You could also look at product roles, e.g. where you are a product manager or
something similar. Again since you want to be hands on technical you'd have to
do this in a smaller company or startup where you could do so.

As for my experience, it wasn't that difficult to do. I just sought out
positions which seemed to gel well with my experience and desires. Honestly,
when I joined the current startup I am at, I joined as a Senior Firmware
Engineer. I am doing more now that uses more of my total experience, but that
was how I joined and I loved it cause I initially really wanted to spend some
time just in code.

------
bitterjug
I totally get the "too senior" thing, but it's not as bad as I feared. Here's
my own experience of making the kind of move you're talking about.

Last year I switched from ops manager/factotum in a small agency to a pure dev
role in a corp. I get to think about technical stuff most of the time now and
it feels okay, despite my fears about the 9-5. Thing is, it took me two years
to get to that point. I knew I wanted to move for similar reasons to those you
list. And Imagined that I had to head for a job that would value my agency
experience which was varied and had a management and client-facing bias. So I
felt like I was trapped doing the same sort of stuff. I was good at it, but it
wasn't making me happy any more.

I have a technical background (programming language theory) but it felt so
long ago as to be irrelevant. And perhaps it was. I managed to get second
interviews for engineering roles -- which is what I wanted and I turned a
couple down because they weren't quite right.

Then this happened. Back 2 years ago, when I started to look for a change, I
also got excited about some new-ish tech (Elm, in this case). I started
running a local meetup and going to relevant conferences just to scratch my
itch. I got a three month contract using it and took unpaid leave from the
agency to give myself the chance to do it. But as soon as I added it to my CV
I got a call from a recruiter from a local company who wanted exactly that
tech. Now I work there and they sponsor the meetup that I still run.

I admit I hit it lucky in this case with a genuine excitement for an emerging
tech, and a local employer who were early adopters. But I think the important
thing is that I was doing this alongside job hunting and hadn't even connected
the two.
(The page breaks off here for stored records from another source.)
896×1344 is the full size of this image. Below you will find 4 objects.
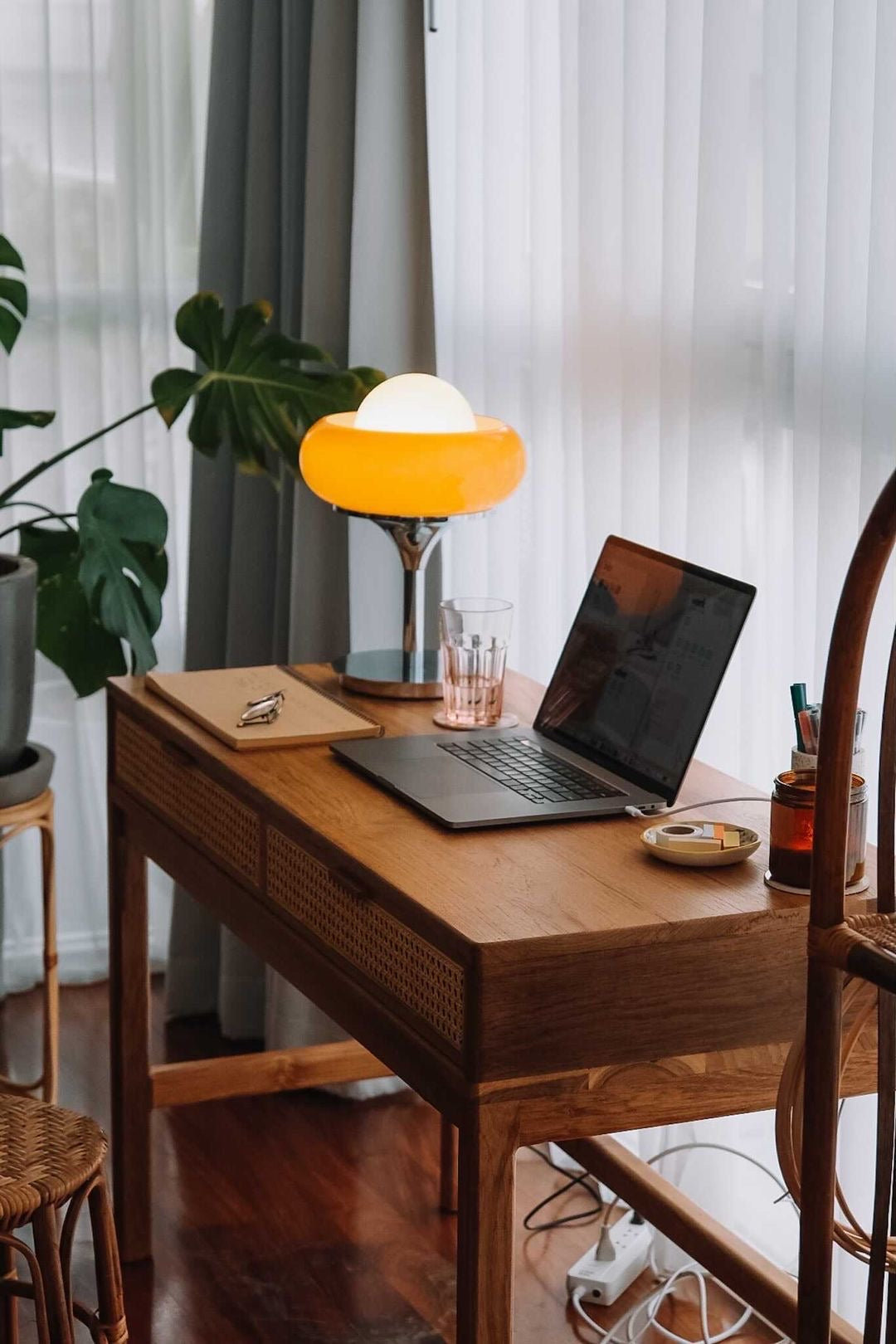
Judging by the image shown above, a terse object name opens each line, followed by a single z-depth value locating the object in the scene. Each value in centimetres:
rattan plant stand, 261
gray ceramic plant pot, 246
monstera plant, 262
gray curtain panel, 274
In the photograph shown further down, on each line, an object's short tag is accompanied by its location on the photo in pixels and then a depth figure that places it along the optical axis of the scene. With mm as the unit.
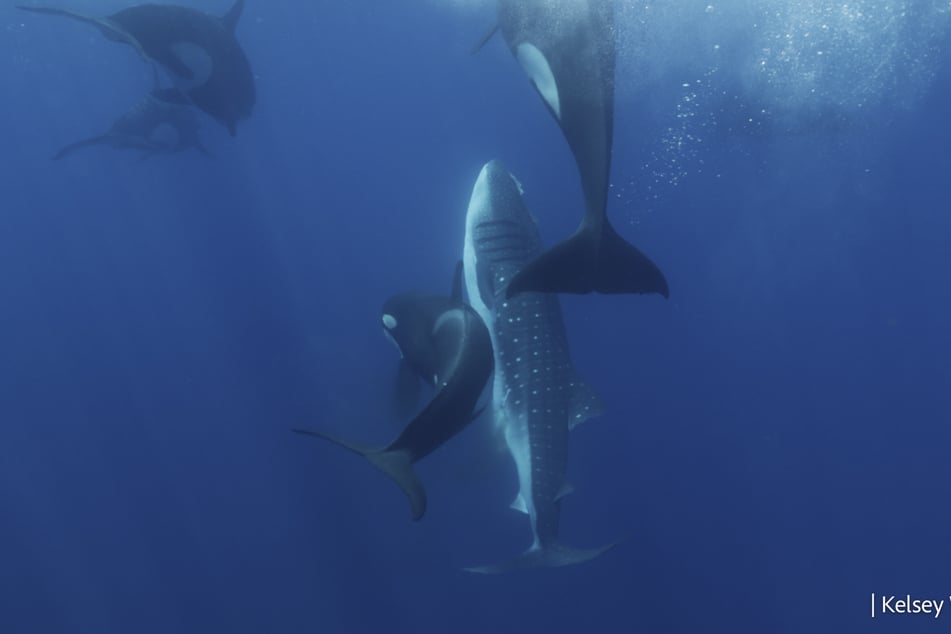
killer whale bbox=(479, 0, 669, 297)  3578
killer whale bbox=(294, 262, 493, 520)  3512
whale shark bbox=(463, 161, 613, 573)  5910
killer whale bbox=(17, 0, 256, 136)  5805
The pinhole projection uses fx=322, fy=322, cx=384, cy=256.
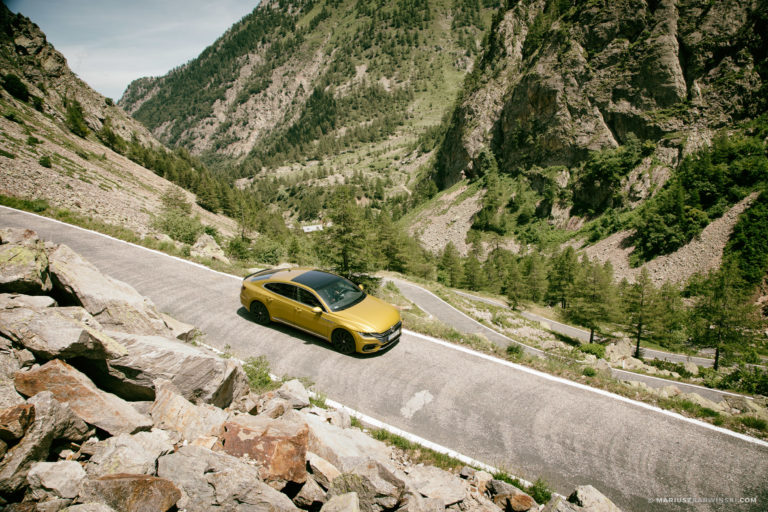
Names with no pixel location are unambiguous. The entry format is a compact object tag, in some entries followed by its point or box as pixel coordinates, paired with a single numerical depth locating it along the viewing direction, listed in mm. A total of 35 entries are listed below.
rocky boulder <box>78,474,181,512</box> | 2967
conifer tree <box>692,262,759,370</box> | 26734
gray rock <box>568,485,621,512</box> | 4426
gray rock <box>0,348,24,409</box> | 3484
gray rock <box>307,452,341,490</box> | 4332
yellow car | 8391
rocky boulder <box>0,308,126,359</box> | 4258
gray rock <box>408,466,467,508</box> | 4635
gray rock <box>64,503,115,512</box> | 2684
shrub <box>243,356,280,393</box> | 7042
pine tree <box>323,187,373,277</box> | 17834
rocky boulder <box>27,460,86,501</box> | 2869
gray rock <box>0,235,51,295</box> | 5297
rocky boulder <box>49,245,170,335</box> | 6188
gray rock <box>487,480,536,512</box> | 4730
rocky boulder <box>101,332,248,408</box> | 4949
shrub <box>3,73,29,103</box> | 40469
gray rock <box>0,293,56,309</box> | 4641
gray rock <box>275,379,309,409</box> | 6263
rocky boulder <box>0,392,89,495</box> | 2811
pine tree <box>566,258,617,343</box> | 30625
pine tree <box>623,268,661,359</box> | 30219
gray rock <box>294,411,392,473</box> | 4812
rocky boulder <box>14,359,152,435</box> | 3871
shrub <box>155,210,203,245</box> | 21500
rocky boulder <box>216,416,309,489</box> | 4055
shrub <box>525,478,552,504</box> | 5137
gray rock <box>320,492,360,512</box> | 3672
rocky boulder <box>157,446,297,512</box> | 3369
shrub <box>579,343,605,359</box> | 25259
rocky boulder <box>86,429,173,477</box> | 3368
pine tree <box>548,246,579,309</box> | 45375
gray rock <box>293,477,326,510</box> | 3975
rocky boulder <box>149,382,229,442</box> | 4508
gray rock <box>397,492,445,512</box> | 4004
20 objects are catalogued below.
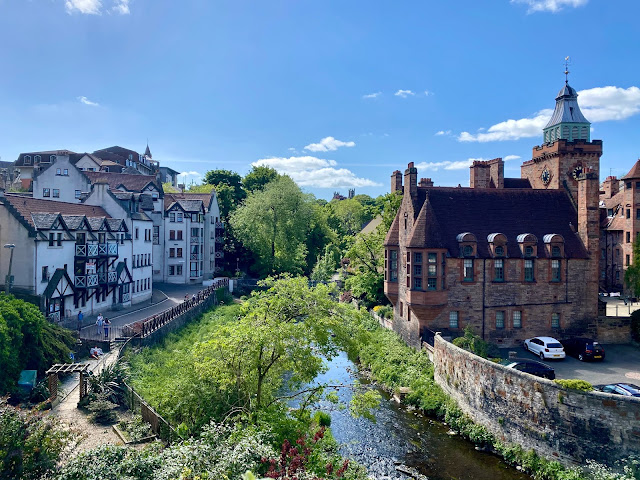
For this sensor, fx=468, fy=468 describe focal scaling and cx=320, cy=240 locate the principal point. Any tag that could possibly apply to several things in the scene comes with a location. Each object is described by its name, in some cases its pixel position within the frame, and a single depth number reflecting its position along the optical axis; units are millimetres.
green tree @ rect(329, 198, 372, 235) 114138
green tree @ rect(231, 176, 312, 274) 59781
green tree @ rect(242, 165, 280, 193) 80312
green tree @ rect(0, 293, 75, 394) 20969
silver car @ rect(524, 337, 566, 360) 27672
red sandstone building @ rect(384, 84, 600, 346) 30953
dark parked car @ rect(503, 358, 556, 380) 23469
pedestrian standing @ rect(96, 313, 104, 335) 30672
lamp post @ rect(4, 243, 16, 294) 28288
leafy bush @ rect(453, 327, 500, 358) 27484
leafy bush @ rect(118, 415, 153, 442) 17781
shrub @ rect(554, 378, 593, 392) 18625
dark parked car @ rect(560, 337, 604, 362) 27312
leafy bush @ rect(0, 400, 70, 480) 10984
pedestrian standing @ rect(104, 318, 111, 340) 29748
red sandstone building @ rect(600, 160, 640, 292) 41125
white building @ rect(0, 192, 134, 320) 30141
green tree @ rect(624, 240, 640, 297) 35344
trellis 21219
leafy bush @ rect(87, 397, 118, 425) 19828
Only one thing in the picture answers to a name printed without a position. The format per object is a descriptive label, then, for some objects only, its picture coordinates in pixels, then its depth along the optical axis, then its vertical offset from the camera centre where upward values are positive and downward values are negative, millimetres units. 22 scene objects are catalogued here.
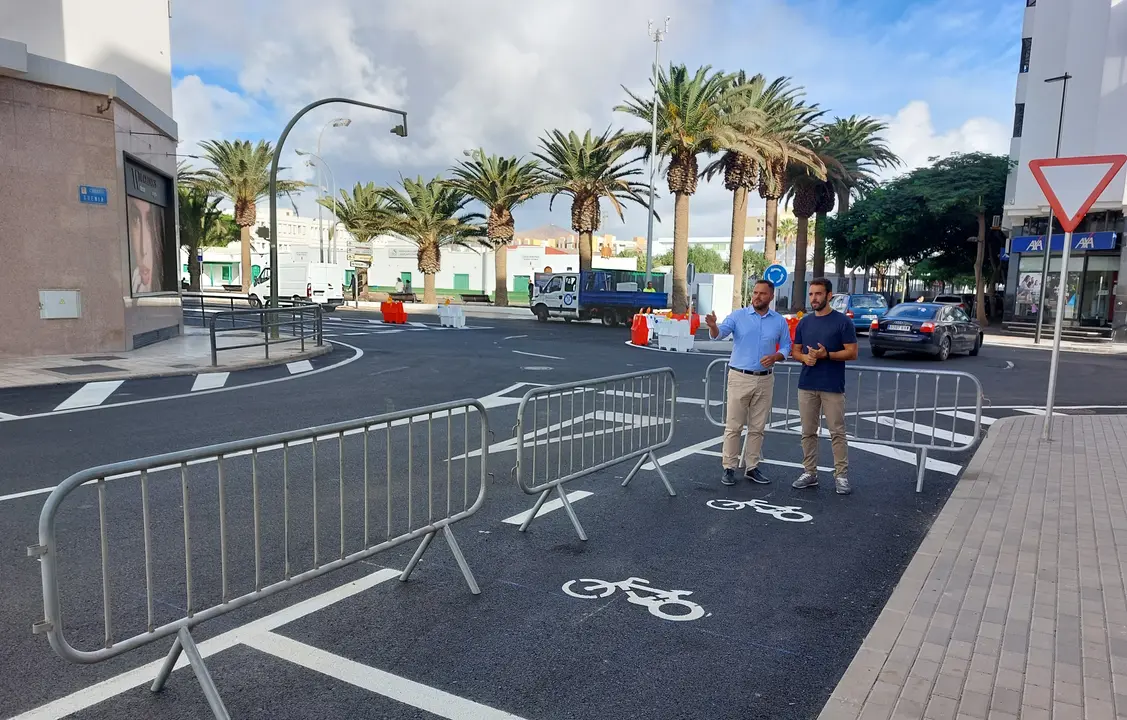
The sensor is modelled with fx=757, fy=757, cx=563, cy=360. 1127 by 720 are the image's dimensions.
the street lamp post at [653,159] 32031 +5189
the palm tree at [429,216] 45312 +3626
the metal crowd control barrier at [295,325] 16094 -1203
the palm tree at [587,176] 37781 +5243
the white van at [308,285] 38500 -566
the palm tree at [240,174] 47594 +6229
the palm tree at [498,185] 42562 +5208
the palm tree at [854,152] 43094 +7559
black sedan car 19297 -1179
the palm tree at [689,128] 31578 +6462
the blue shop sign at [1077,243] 32219 +2022
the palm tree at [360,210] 50125 +4373
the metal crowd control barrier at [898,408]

I was finding a way to do what excited me, and being committed and
passionate about that. Then when the chance came up, making the move was easy
and pleasant.

------
rahimnathwani
How about a Product Manager role at a large tech company? They have many teams
that work on very complex problems, where the Product Manager can have a huge
impact if they know how the code works (at some level) and a strong
quantitative/commercial understanding.